‘New Hampshire v. Massachusetts’: As states clash over billions in work from home income taxes, SCOTUS asks Biden DOJ to weigh in

January 25, 2021, 4:33 PM UTC

The U.S. Supreme Court sought the Biden administration’s views on a state-against-state clash over billions of dollars in income taxes paid by people who work from home during the COVID-19 pandemic.

New Hampshire is seeking to sue directly at the high court to challenge the Massachusetts practice of taxing nonresidents who used to work in the state but now do their jobs from home.

The case could determine the fate of similar, permanent tax laws in New York and five other states. New Jersey and Connecticut filed a brief backing New Hampshire, telling the court they are losing massive sums to New York in violation of the Constitution.

The stakes are especially high for New Jersey, which estimates it will credit as much as $1.2 billion to its residents for income taxes paid to New York in the 12 months starting in March 2020. Before the pandemic, more than 400,000 residents of New Jersey commuted to jobs in New York City.

“Not only does the issue directly impact so many states, but it is of staggering consequence to their fiscal well-being,” New Jersey, Connecticut, Hawaii and Iowa argued in court papers.

Arkansas, Delaware, Nebraska and Pennsylvania also tax non-residents for work they do from home for in-state employers. Connecticut also taxes nonresidents who work from home but only if their states do so as well.

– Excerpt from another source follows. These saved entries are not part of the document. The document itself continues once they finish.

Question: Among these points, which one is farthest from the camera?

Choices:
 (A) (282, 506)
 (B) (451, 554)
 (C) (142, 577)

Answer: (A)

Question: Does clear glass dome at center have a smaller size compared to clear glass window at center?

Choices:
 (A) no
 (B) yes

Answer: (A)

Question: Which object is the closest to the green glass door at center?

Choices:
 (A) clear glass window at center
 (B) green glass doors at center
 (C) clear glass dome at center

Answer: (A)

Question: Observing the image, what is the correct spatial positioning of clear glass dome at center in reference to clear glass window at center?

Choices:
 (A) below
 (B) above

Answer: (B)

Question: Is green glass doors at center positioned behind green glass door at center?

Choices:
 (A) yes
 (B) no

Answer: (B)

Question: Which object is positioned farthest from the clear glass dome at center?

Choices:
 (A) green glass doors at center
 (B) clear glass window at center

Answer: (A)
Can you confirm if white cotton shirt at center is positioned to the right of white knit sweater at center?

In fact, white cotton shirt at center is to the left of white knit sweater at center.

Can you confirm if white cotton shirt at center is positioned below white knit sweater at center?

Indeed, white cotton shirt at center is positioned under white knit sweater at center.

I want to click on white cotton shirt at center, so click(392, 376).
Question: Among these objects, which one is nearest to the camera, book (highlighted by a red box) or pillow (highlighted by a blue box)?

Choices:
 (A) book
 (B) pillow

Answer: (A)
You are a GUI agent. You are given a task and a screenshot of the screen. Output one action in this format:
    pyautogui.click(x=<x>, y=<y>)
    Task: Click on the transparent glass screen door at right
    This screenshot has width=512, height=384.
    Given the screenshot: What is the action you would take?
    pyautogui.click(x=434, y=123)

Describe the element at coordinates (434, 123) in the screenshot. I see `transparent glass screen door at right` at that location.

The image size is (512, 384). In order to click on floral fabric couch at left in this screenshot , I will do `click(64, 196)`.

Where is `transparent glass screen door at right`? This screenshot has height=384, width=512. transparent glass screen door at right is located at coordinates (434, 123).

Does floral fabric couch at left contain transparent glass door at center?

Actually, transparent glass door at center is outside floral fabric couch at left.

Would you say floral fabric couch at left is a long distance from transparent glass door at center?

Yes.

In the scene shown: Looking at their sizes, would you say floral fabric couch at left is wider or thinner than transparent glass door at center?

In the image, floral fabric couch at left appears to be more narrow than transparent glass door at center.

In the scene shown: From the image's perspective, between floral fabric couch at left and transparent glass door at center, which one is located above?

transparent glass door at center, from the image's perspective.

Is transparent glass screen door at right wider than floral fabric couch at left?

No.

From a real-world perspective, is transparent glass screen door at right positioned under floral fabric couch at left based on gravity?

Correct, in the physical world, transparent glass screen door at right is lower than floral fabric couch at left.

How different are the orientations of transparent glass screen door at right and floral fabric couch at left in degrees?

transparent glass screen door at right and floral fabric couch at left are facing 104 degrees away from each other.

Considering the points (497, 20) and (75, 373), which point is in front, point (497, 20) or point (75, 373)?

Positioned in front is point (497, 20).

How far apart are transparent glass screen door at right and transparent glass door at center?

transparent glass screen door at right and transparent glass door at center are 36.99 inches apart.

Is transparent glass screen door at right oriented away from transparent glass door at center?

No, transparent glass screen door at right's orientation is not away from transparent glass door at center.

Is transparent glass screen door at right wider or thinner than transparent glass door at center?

The justices directed their request for advice Monday to the new acting solicitor general, Elizabeth Prelogar. If she follows the office’s traditional practice, she will file a brief in time for the court to decide by the end of its term in late June how to handle the case.

The case is hitting the Supreme Court amid the worst fiscal crisis in decades, with states facing deep deficits and the federal government offering little help.

Pandemic rule

Massachusetts says it adopted its rule in April to maintain the status quo during the pandemic. The outbreak meant that people who once commuted into Boston were suddenly doing the same jobs from their homes in New Hampshire, Connecticut or other neighboring states.

Under the rule, “Massachusetts businesses could simply continue withholding as before, without need for continual changes due to fluctuating remote-work circumstances over the course of the declared emergency,” the state argued.

Massachusetts says it has no problem with other states taking the same steps, and it offers a tax credit for state residents who pay income taxes elsewhere.

New Hampshire says Massachusetts is taxing work that happens entirely outside its borders, with no guarantee the practice will end when the pandemic is over. New Hampshire, which doesn’t impose an income tax, says its neighbor is violating the Constitution’s commerce and due process clauses.

“The Commonwealth of Massachusetts has launched a direct attack on a defining feature of the State of New Hampshire’s sovereignty,” New Hampshire argued.

New Hampshire is invoking the Supreme Court’s original jurisdiction, which lets states sue one another directly at the high court when their sovereign interests are at stake. Under the court’s longstanding practice, states seeking to sue are required to ask permission, and to show they lack an alternative forum to press their case.

For now, tax advisers aren’t sure what to tell clients to do this filing season, which is scheduled to start on Feb. 12.

“We’re still working through our positions and trying to guide our teams on how to address this,” said Brigitte Chip, operations leader for Ernst & Young’s TaxChat product in the Americas. “It’s very complex and fluid.”

Texas unsuccessfully tried to invoke the court’s original jurisdiction after the 2020 presidential election to overturn Joe Biden’s win in four other states.

The case is New Hampshire v. Massachusetts, Orig. No. 154.